NEW YORK (AP) – The love affair begins.

Rafael Nadal and the U.S. Open are made for each other. He is high-energy personified, a New York kind of guy – big, bold and muscular on court, impossible to ignore in his skintight, sleeveless, Big Apple red shirt and black toreador pants.

The king of clay, who captured the French Open two days after he turned 19 in June, showed in round one of the year’s final Grand Slam event Monday that he can be just as dominating on hard courts.

Seeded second behind Roger Federer, Nadal unleashed fiery flashes reminiscent of a young Jimmy Connors amid a workmanlike 6-3, 6-3, 6-4 rout of hard-serving American wild card Bobby Reynolds on a hot, muggy opening day.

One point demonstrated Nadal’s talents and tenacity. He lunged to return a 123 mph serve by Reynolds, a former Vanderbilt All-American, leapt to catch up to two overheads and keep them in play, then sprinted in from beyond the baseline to pounce on Reynolds’ drop shot and pass him with a winner. The crowd in Arthur Ashe Stadium roared as Nadal dropped dramatically to his knees and bounced to his feet, punching the air with a left-handed uppercut just as Connors once did.

Nadal is a far more mature, exciting and efficient player than he was in his first two U.S. Open appearances the past two years, when he was sent packing in the second round each time. This has been a breakthrough year for him. He’s won not only his first major title but eight other tournaments, including the Montreal Masters on hard courts two weeks ago, with a three-set victory over Andre Agassi in the final.

“The last two years when I was coming here, I was playing very, very bad … but the worst moment in the year (was) when I come to the U.S. Open,” Nadal said. “I think now is a little bit different, no?”

Yes, it is very different.

It is very different, too, for Russian Svetlana Kuznetsova. A year after she emerged from virtual obscurity to win the title, she sprayed shots wildly in a 6-3, 6-2 loss to fellow Russian Ekaterina Bychkova and became the first U.S. Open defending women’s champion to fall in the first round.

There was little surprise in Kuznetsova’s early ouster. She’s been struggling to find her rhythm all year and came into the Open with a mediocre 27-14 record and no titles.

“I’ve learned a lesson and it’s tough,” she added. “But the tough things make you grow stronger and make you learn. What do I do, kill myself? No.

“I know how you feel when you don’t have any gas and you can’t go anymore. I think it’s something else,” she added. “I have to find out what that is. It just takes a while to learn it. It takes a while to play with pressure.”

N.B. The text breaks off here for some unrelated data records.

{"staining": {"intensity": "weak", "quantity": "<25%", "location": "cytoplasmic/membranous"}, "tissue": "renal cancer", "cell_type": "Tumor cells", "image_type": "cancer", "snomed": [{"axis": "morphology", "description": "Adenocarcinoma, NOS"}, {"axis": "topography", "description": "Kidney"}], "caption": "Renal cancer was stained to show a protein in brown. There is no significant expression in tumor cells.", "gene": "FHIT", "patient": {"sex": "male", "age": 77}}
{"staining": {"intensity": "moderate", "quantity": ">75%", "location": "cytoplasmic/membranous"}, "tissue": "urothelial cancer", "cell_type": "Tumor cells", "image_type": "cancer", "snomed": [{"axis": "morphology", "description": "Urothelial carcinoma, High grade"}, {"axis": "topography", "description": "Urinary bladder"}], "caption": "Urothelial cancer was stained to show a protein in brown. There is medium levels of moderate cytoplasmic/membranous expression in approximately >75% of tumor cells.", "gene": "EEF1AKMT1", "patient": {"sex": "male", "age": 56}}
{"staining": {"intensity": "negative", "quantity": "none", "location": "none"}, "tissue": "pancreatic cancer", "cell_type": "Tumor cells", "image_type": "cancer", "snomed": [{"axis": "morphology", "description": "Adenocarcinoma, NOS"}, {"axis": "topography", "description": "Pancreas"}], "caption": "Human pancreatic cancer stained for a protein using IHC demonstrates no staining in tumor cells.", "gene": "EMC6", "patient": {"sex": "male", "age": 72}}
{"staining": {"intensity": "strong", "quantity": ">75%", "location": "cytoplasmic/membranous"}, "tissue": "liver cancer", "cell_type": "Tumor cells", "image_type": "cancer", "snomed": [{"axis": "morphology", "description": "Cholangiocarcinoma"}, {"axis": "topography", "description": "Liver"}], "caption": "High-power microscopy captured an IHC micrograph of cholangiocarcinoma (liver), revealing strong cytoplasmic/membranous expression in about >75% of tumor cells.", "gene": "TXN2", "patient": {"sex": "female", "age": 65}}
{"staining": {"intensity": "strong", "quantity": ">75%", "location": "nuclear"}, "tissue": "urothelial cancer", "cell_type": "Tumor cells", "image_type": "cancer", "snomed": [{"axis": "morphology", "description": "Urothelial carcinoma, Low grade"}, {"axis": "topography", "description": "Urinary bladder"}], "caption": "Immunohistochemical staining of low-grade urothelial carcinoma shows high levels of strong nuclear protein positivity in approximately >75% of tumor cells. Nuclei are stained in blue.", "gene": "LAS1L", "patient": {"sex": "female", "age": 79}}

It’s rare for a defending champion to lose in the first round at any Grand Slam event, but it’s happened twice this year. Anastasia Myskina did it at the French Open in May. Only two other women suffered similarly in the Open era since 1968 – Steffi Graf at Wimbledon in 1994 and Jennifer Capriati at the Australian in 2003. Four men’s defending champion of majors have lost, and only one was at the U.S. Open – Patrick Rafter when he withdrew with a shoulder injury in the fifth set in 1999.

Women’s top seed Maria Sharapova got off to a smart start, dispatching Greece’s Eleni Daniildou 6-1, 6-1.

Serena and Venus Williams, each of them two-time champions, won in straight sets, though the No. 8 Serena looked less convincingly like a contender than her No. 10-seeded big sister. Slower and heavier than in the past, Serena fell behind 3-1 in the second set before bearing down to beat 16-year-old qualifier Yung-Jan Chan of Taiwan, 6-1, 6-3. Venus, trying to build on her Wimbledon triumph, breezed past Rika Fujiwara of Japan, 6-3, 6-1.

Perhaps Serena should worry less about her jewelry than her conditioning. She flashed a $40,000 pair of platinum-and-diamond chandelier earrings on court, one of which fell off during the match.

“I didn’t put it on tight enough because I was rushing to go out,” she said. “I was hoping it wouldn’t fall, but I knew in the back of my mind it would and it did.”

The highest seeded player to lose on the first day among the men was No. 9 Gaston Gaudio, the 2004 French Open champion who was taken out by wild card Brian Baker of Nashville, Tenn., 7-6 (9), 6-2, 6-4. The 20-year-old Baker, sidelined for three months earlier this year with a left wrist injury, came into the tournament ranked No. 197 after laboring mostly on the Challengers tour.

“I think I’ve always had it in me,” Baker said.

of the biggest victory of his career. “I just haven’t quite been able to put it together for a whole match. Ever since I was a little kid, you always dream about being top 10 in the world and winning a Grand Slam. I know that’s a long way away right now, but hopefully with a lot of hard work, getting a little bit better, maybe I can accomplish those things down the road.”